Monday, February 11, 2013

Catharsis


I think I’ve always been an escapist. I’ve almost always been daydreaming about the adventures I wanted to have and the women I wanted to love. As a boy I spent too many hours in the basement, alone, just imagining being somewhere else. I had little interest in the reality of now and would rather wonder about the possibilities my imagination could dream up. It made me a liar at times. My reality as a boy was so tense and nerve racking that I often wonder how I made it to this somewhat slightly well adjusted age.  Seriously, I had anxiety attacks as a child.

It’s why I shut off when confronted with emotional situations. I simply check out and decide that the reality is not worth getting invested in and I’ll just turn inward and shrug and let the moment pass by without allowing myself to be bothered.
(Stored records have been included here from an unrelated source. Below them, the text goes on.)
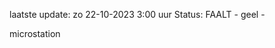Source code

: laatste update: 
zo 22-10-2023  3:00   uur 
Status: FAALT - geel - 
<div class="service Y">microstation</div>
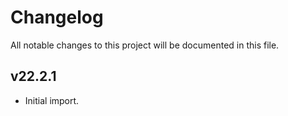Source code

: # Changelog

All notable changes to this project will be documented in this file.

## v22.2.1

- Initial import.
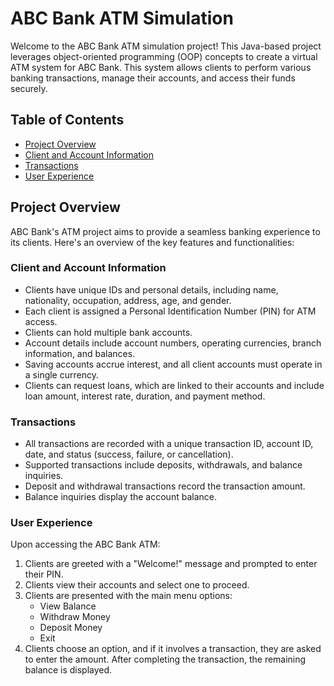 # ABC Bank ATM Simulation

Welcome to the ABC Bank ATM simulation project! This Java-based project leverages object-oriented programming (OOP) concepts to create a virtual ATM system for ABC Bank. This system allows clients to perform various banking transactions, manage their accounts, and access their funds securely. 

## Table of Contents

- [Project Overview](#project-overview)
- [Client and Account Information](#client-and-account-information)
- [Transactions](#transactions)
- [User Experience](#user-experience)



## Project Overview

ABC Bank's ATM project aims to provide a seamless banking experience to its clients. Here's an overview of the key features and functionalities:

### Client and Account Information

- Clients have unique IDs and personal details, including name, nationality, occupation, address, age, and gender.
- Each client is assigned a Personal Identification Number (PIN) for ATM access.
- Clients can hold multiple bank accounts.
- Account details include account numbers, operating currencies, branch information, and balances.
- Saving accounts accrue interest, and all client accounts must operate in a single currency.
- Clients can request loans, which are linked to their accounts and include loan amount, interest rate, duration, and payment method.

### Transactions

- All transactions are recorded with a unique transaction ID, account ID, date, and status (success, failure, or cancellation).
- Supported transactions include deposits, withdrawals, and balance inquiries.
- Deposit and withdrawal transactions record the transaction amount.
- Balance inquiries display the account balance.

### User Experience

Upon accessing the ABC Bank ATM:

1. Clients are greeted with a "Welcome!" message and prompted to enter their PIN.
2. Clients view their accounts and select one to proceed.
3. Clients are presented with the main menu options:
   - View Balance
   - Withdraw Money
   - Deposit Money
   - Exit
4. Clients choose an option, and if it involves a transaction, they are asked to enter the amount. After completing the transaction, the remaining balance is displayed.

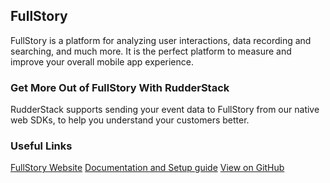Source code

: ## FullStory

FullStory is a platform for analyzing user interactions, data recording and searching, and much more. It is the perfect platform to measure and improve your overall mobile app experience.

### Get More Out of FullStory With RudderStack

RudderStack supports sending your event data to FullStory from our native web SDKs, to help you understand your customers better.

### Useful Links

[FullStory Website][]
[Documentation and Setup guide][]
[View on GitHub][]

[//]: # "These are reference links used in the body of this note and get stripped out when the markdown processor does its job. There is no need to format nicely because it shouldn't be seen. Thanks SO - http://stackoverflow.com/questions/4823468/store-comments-in-markdown-syntax"
[fullstory website]: https://www.fullstory.com/
[documentation and setup guide]: https://docs.rudderstack.com/destinations/fullstory
[view on github]: https://github.com/rudderlabs/rudder-sdk-js/tree/master/integrations/Fullstory
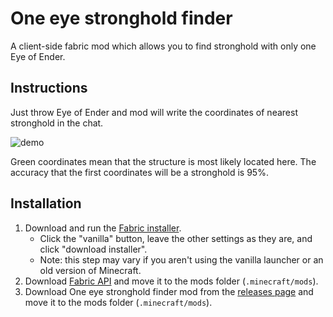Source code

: # One eye stronghold finder
A client-side fabric mod which allows you to find stronghold with only one Eye of Ender.

## Instructions
Just throw Eye of Ender and mod will write the coordinates of nearest stronghold in the chat.

![demo](https://github.com/user-attachments/assets/1e0b2afb-9917-4131-83bc-c7aefae849a4)

Green coordinates mean that the structure is most likely located here. The accuracy that the first coordinates will be a stronghold is 95%.

## Installation
1. Download and run the [Fabric installer](https://fabricmc.net/use).
    - Click the "vanilla" button, leave the other settings as they are,
      and click "download installer".
    - Note: this step may vary if you aren't using the vanilla launcher
      or an old version of Minecraft.
2. Download [Fabric API](https://minecraft.curseforge.com/projects/fabric)
   and move it to the mods folder (`.minecraft/mods`).
3. Download One eye stronghold finder mod from the [releases page](https://github.com/Hopper4et/one-eye-stronghold-finder/releases)
   and move it to the mods folder (`.minecraft/mods`).
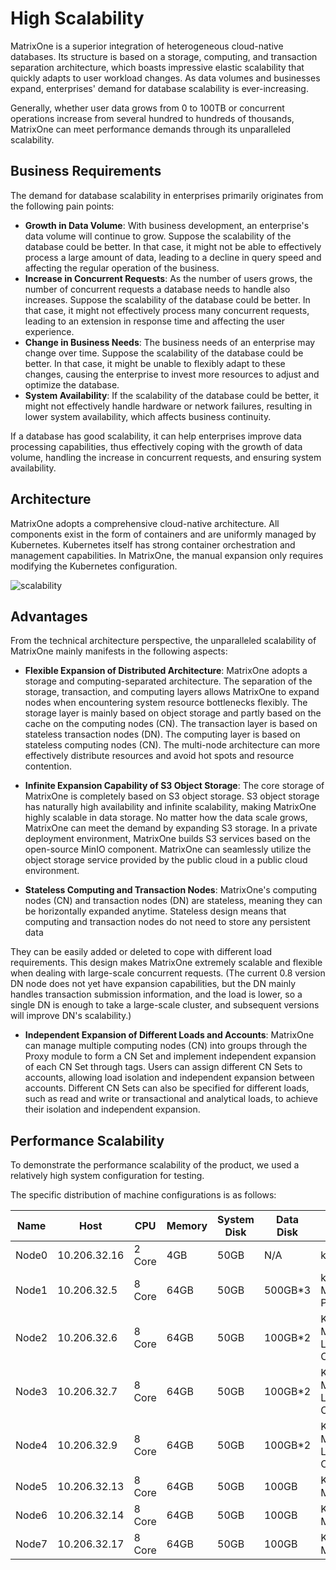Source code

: # High Scalability

MatrixOne is a superior integration of heterogeneous cloud-native databases. Its structure is based on a storage, computing, and transaction separation architecture, which boasts impressive elastic scalability that quickly adapts to user workload changes. As data volumes and businesses expand, enterprises' demand for database scalability is ever-increasing.

Generally, whether user data grows from 0 to 100TB or concurrent operations increase from several hundred to hundreds of thousands, MatrixOne can meet performance demands through its unparalleled scalability.

## Business Requirements

The demand for database scalability in enterprises primarily originates from the following pain points:

- **Growth in Data Volume**: With business development, an enterprise's data volume will continue to grow. Suppose the scalability of the database could be better. In that case, it might not be able to effectively process a large amount of data, leading to a decline in query speed and affecting the regular operation of the business.
- **Increase in Concurrent Requests**: As the number of users grows, the number of concurrent requests a database needs to handle also increases. Suppose the scalability of the database could be better. In that case, it might not effectively process many concurrent requests, leading to an extension in response time and affecting the user experience.
- **Change in Business Needs**: The business needs of an enterprise may change over time. Suppose the scalability of the database could be better. In that case, it might be unable to flexibly adapt to these changes, causing the enterprise to invest more resources to adjust and optimize the database.
- **System Availability**: If the scalability of the database could be better, it might not effectively handle hardware or network failures, resulting in lower system availability, which affects business continuity.

If a database has good scalability, it can help enterprises improve data processing capabilities, thus effectively coping with the growth of data volume, handling the increase in concurrent requests, and ensuring system availability.

## Architecture

MatrixOne adopts a comprehensive cloud-native architecture. All components exist in the form of containers and are uniformly managed by Kubernetes. Kubernetes itself has strong container orchestration and management capabilities. In MatrixOne, the manual expansion only requires modifying the Kubernetes configuration.

![scalability](https://github.com/matrixorigin/artwork/blob/main/docs/overview/scalability.png)

## Advantages

From the technical architecture perspective, the unparalleled scalability of MatrixOne mainly manifests in the following aspects:

* **Flexible Expansion of Distributed Architecture**: MatrixOne adopts a storage and computing-separated architecture. The separation of the storage, transaction, and computing layers allows MatrixOne to expand nodes when encountering system resource bottlenecks flexibly. The storage layer is mainly based on object storage and partly based on the cache on the computing nodes (CN). The transaction layer is based on stateless transaction nodes (DN). The computing layer is based on stateless computing nodes (CN). The multi-node architecture can more effectively distribute resources and avoid hot spots and resource contention.

* **Infinite Expansion Capability of S3 Object Storage**: The core storage of MatrixOne is completely based on S3 object storage. S3 object storage has naturally high availability and infinite scalability, making MatrixOne highly scalable in data storage. No matter how the data scale grows, MatrixOne can meet the demand by expanding S3 storage. In a private deployment environment, MatrixOne builds S3 services based on the open-source MinIO component. MatrixOne can seamlessly utilize the object storage service provided by the public cloud in a public cloud environment.

* **Stateless Computing and Transaction Nodes**: MatrixOne's computing nodes (CN) and transaction nodes (DN) are stateless, meaning they can be horizontally expanded anytime. Stateless design means that computing and transaction nodes do not need to store any persistent data

They can be easily added or deleted to cope with different load requirements. This design makes MatrixOne extremely scalable and flexible when dealing with large-scale concurrent requests. (The current 0.8 version DN node does not yet have expansion capabilities, but the DN mainly handles transaction submission information, and the load is lower, so a single DN is enough to take a large-scale cluster, and subsequent versions will improve DN's scalability.)

* **Independent Expansion of Different Loads and Accounts**: MatrixOne can manage multiple computing nodes (CN) into groups through the Proxy module to form a CN Set and implement independent expansion of each CN Set through tags. Users can assign different CN Sets to accounts, allowing load isolation and independent expansion between accounts. Different CN Sets can also be specified for different loads, such as read and write or transactional and analytical loads, to achieve their isolation and independent expansion.

## Performance Scalability

To demonstrate the performance scalability of the product, we used a relatively high system configuration for testing.

The specific distribution of machine configurations is as follows:

| Name  | **Host**     | CPU    | Memory | System Disk | Data Disk | **Role**                    |
| ----- | ------------ | ------ | ------ | ----------- | --------- | ---------------------------|
| Node0 | 10.206.32.16 | 2 Core | 4GB    | 50GB        | N/A       | k8s master                  |
| Node1 | 10.206.32.5  | 8 Core | 64GB   | 50GB        | 500GB*3   | k8s node, Minio, MO Proxy   |
| Node2 | 10.206.32.6  | 8 Core | 64GB   | 50GB        | 100GB*2   | K8s node, MO Logservice, CN |
| Node3 | 10.206.32.7  | 8 Core | 64GB   | 50GB        | 100GB*2   | K8s node, MO Logservice, CN |
| Node4 | 10.206.32.9  | 8 Core | 64GB   | 50GB        | 100GB*2   | K8s node, MO Logservice, CN |
| Node5 | 10.206.32.13 | 8 Core | 64GB   | 50GB        | 100GB     | K8s node, MO CN             |
| Node6 | 10.206.32.14 | 8 Core | 64GB   | 50GB        | 100GB     | K8s node, MO CN             |
| Node7 | 10.206.32.17 | 8 Core | 64GB   | 50GB        | 100GB     | K8s node, MO DN             |
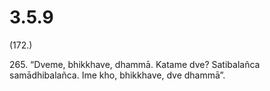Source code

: 

# 3.5.9



(172.)

265\. “Dveme, bhikkhave, dhammā. Katame dve? Satibalañca samādhibalañca. Ime kho, bhikkhave, dve dhammā”.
It’s made me cold at times. I’d rather think about someone else’s imaginary and/or fictional problems than my own. I am disassociated at times. It’s not until later, when I’m alone, unable to sleep that my personal removal haunts me and by then it’s usually too late.

It’s why I write and why it matters to me that people read it I suppose. Since I’m so very prone to just turning it off in person, I think the words on these pages are the best look into my delicate psyche. The things I write may not always be true, but there is always a grain of humanity and honesty in them. Or at least, honesty as I see it and I want to let people into that world, without having to actually look at them.

It’s why I drink. I went on a pretty good bender this past weekend and it has me feeling a little depressed. Not because I probably made a total ass of myself, but because I allowed myself to go through with it.  Friday I simply decided that I wasn’t interested in the realities of it all and seemed to think that drinking like a fish was the best possible course of action for a lonely loser like me. It had it’s moments of outright hilarity and fun, and it seemed like the perfect way to avoid having to feel or think about anything. It was like pushing somebody who represented feeling and thinking into a shallow grave and covering it with a little dirt and walking away like nothing happened. Of course that somebody wasn’t dead and they dig their way out and come after you. With a chainsaw.

I’m not saying I’m an alcoholic. That wouldn’t be apt. I am saying that I am an escapist with addictive tendencies. Which for some people might be splitting hairs, but I think it’s a more correct description. I know that I can control it. I have on many occasions simply put the drink down and had a pop or juice. But I have let it get the best of me lately and that has to stop. I’m no longer comfortable with it like I was several years ago. It hasn’t brought me much of anything except embarrassment and foolishness.

There are things we all want to change about ourselves and for an escapist like me, it’s very hard. I’d rather think about the life of a fictional Joe Schmo than about my own. But as they say, just admitting there’s something amiss is a pretty good start in the right direction. I just can’t wallow in it. Or use it as a crutch. Or complain about it endlessly. I just have to look it in its face and remember I am greater than the sum of my parts. And then make a funny face back.